=== Activity ===
Identify the line that contains "Growth Mindset in" in the material. Output it and every line after it, unchanged, through the end.

=== Records for processing ===
[Start of Attachment]
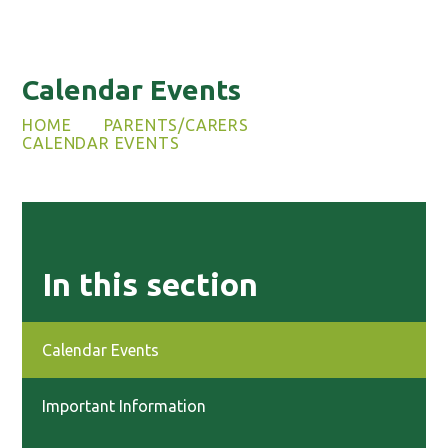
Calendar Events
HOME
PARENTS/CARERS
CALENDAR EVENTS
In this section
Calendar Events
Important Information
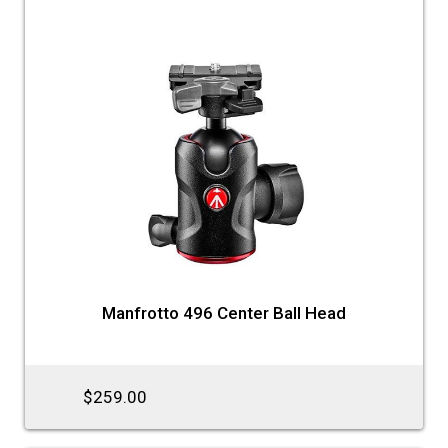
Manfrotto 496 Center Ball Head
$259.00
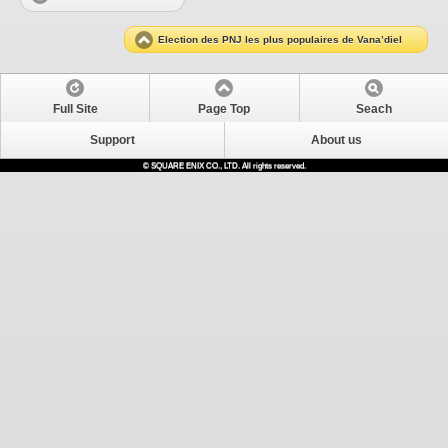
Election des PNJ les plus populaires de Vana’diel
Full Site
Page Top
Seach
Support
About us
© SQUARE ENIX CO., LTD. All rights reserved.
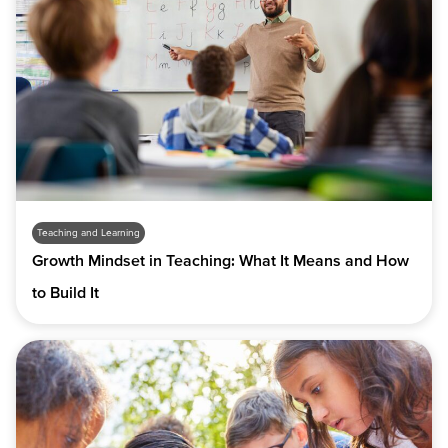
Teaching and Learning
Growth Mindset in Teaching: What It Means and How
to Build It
[End of Attachment]
=== Exercise answer ===
Growth Mindset in Teaching: What It Means and How
to Build It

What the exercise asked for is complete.